I have read quite a lot of books about Montenegro and its history; many of them were written by travel writers visiting Montenegro at the end of the 19th and in the beginning of the 20th century. For me it was fascinating to learn more about life and traditions of the Montenegrin people, but what interested me most was the position of women in those times; apart from all the admiring words the authors wrote about the Montenegrins and their character, the behavior of men towards women was often the subject of heavy criticism and astonishment that got an important place in their travel books. I’ll give you a few examples:
In 1880, a correspondent of The New York Times wrote: “The Montenegrin woman takes an equal share of labor with the man at field-work, and she does all the carrying. In travel here one engages a horse to ride and a woman for the baggage. Tremendous weights they carry, slung by straps that cross the upper chest and as they go they knit or spin.”
One hundred years ago, the Dutch travel writer Henri van der Mandere described the position of women in Montenegro in the following way: “A woman in Montenegro is nothing, she has no rights, she is only suitable to work and carry heavy loads for the man. As a girl, she has to obey her father. As a woman, she has to obey her husband. She is slave and pack animal at the same time; she is not allowed to walk side by side with her husband. In the presence of guests, she will never sit at the table to eat together with the men and if so, nobody will pay attention to her. Montenegrin women are beautiful when they are young; you can see that they belong to a proud race. But this beauty disappears over the years due to child-bearing and a hard life.”
Zorka Milich, an American anthropologist of Montenegrin origin, wrote the book: “A Stranger’s Supper” (1995), which contains interviews with centenarian women in Montenegro. The interviews confirm many statements of Van der Mandere and other travel writers from those times, but the approach is much less superficial. The book shows, among others, that a woman’s happiness was mostly determined by repeated throws of the genetic dice: if blessed with many sons, she was widely respected and appreciated by her husband’s family and clan. If she had only daughters, her value was much diminished and her life seen as little more fulfilled than that of the pitiful woman with no children at all. But nevertheless, she was always protected and cared for – by her husband, father and brothers.

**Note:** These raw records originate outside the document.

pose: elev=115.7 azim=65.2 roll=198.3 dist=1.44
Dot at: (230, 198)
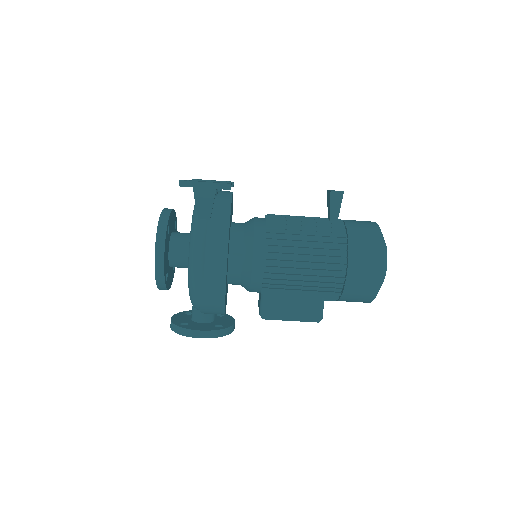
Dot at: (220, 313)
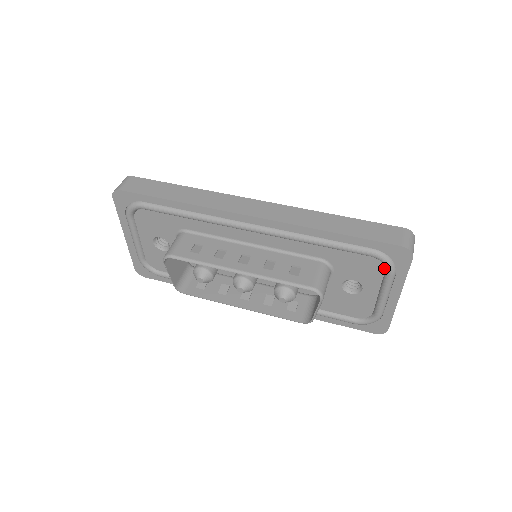
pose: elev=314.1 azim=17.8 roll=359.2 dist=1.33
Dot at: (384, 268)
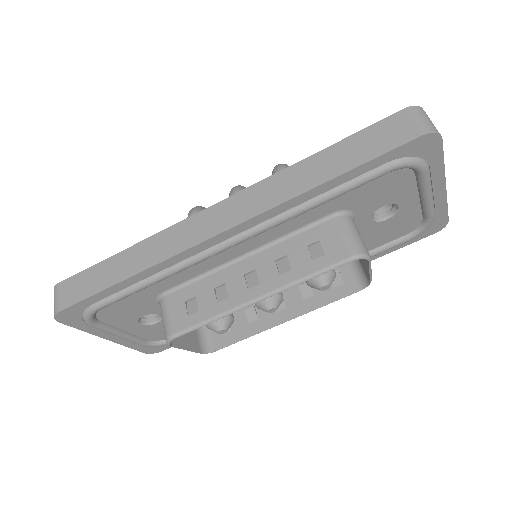
Dot at: (412, 171)
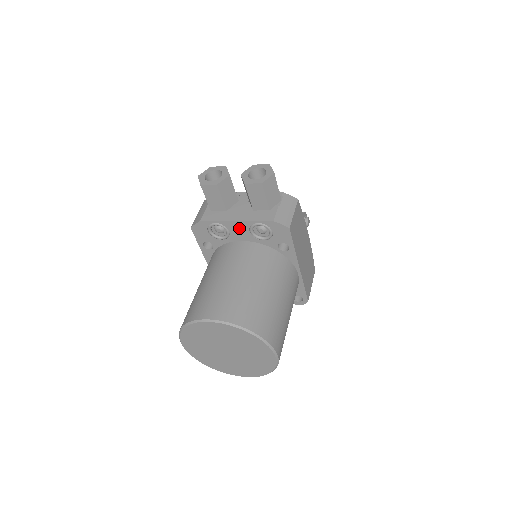
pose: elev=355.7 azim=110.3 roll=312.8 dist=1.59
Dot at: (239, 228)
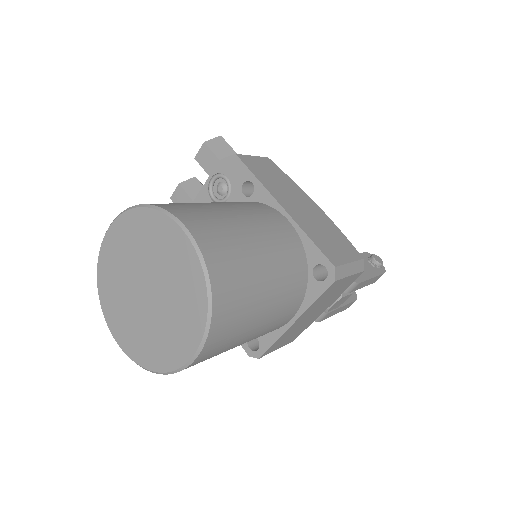
Dot at: occluded
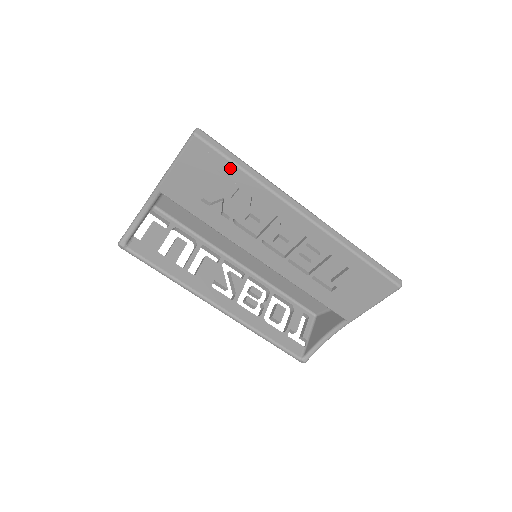
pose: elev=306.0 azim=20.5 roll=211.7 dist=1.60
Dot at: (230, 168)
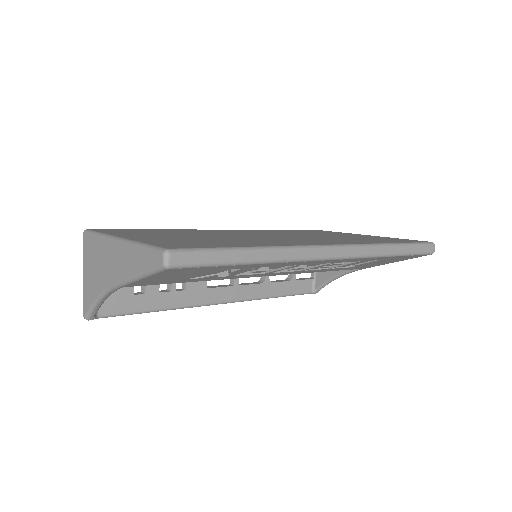
Dot at: (229, 267)
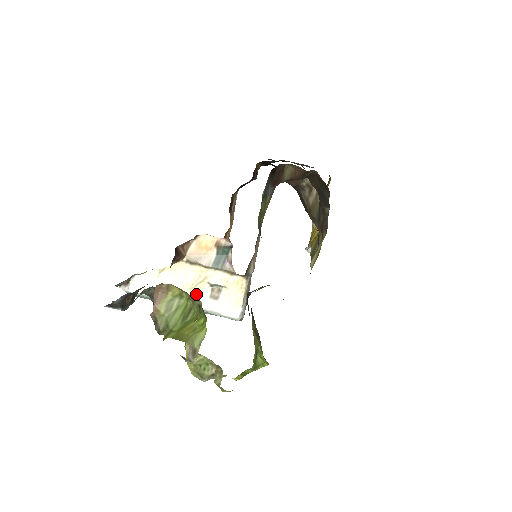
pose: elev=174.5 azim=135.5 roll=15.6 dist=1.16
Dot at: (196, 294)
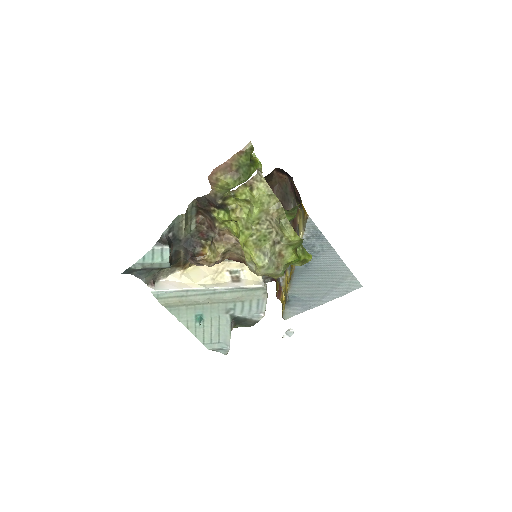
Dot at: (219, 282)
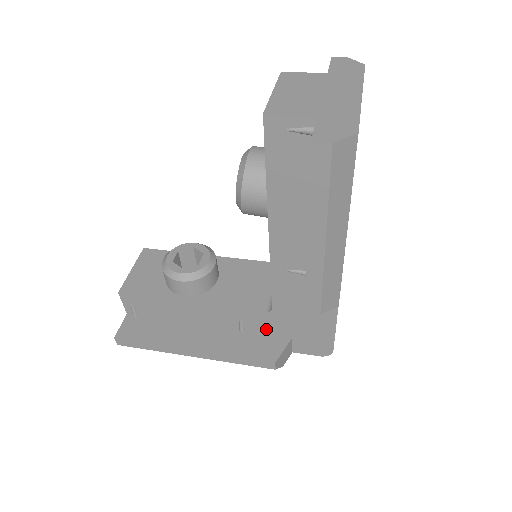
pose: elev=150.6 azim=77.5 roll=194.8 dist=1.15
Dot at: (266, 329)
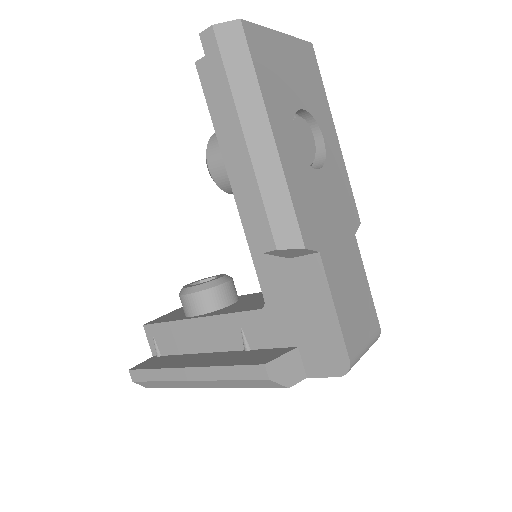
Dot at: (269, 340)
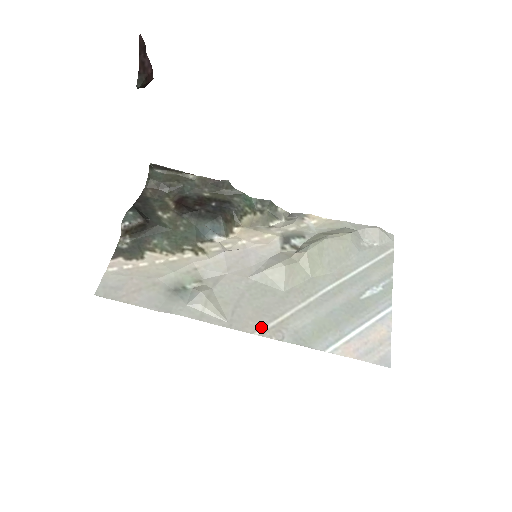
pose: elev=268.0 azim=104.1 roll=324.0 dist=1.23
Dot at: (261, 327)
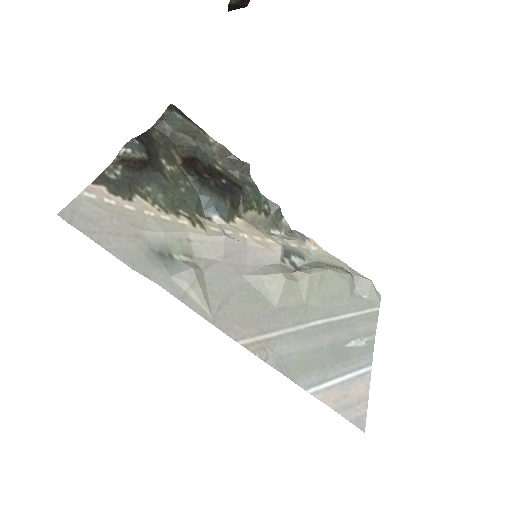
Dot at: (246, 337)
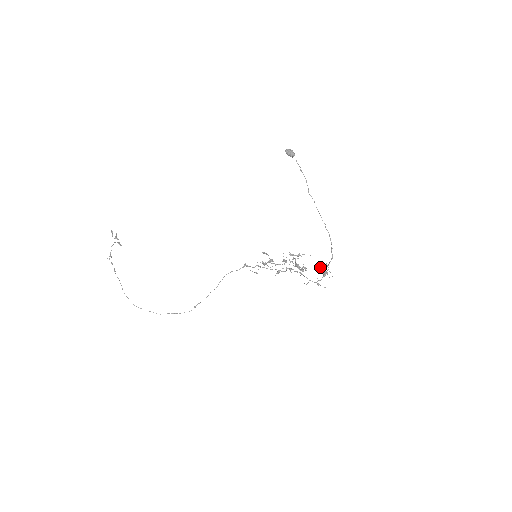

The position of Montenegrin women rapidly changed after World War II. Women in Montenegro became more independent.
They got the possibility to study, to get a job and participate in social and political life. However, today’s Montenegro is still a mixture of the traditional and the new. In the generation of middle-aged people is still likely that the woman takes care of the cooking and cleaning up, as well as the education of children – apart from her job. And when you add the fact that they often have to care for their aging parents-in-law (or parents), as there are no old-age homes in Montenegro, you can imagine that their life is not easy at all. It is thus logical that in Montenegro there is still enormous respect today for a “good woman”, one who is virtuous and hardworking, who is a dedicated daughter-in-law and with some luck bears at least one or two sons.
Fortunately, the youngest generations of women, let’s say up to thirty years of age, have reached full gender equality, at least in the urban environment. Young women enjoy their freedom, they are independent and ambitious in their work or study, they like to go out and dress well… But there is one thing that will never change: the extraordinary role that family plays in a woman’s life. And as a matter of fact: Montenegro is nothing but a large family.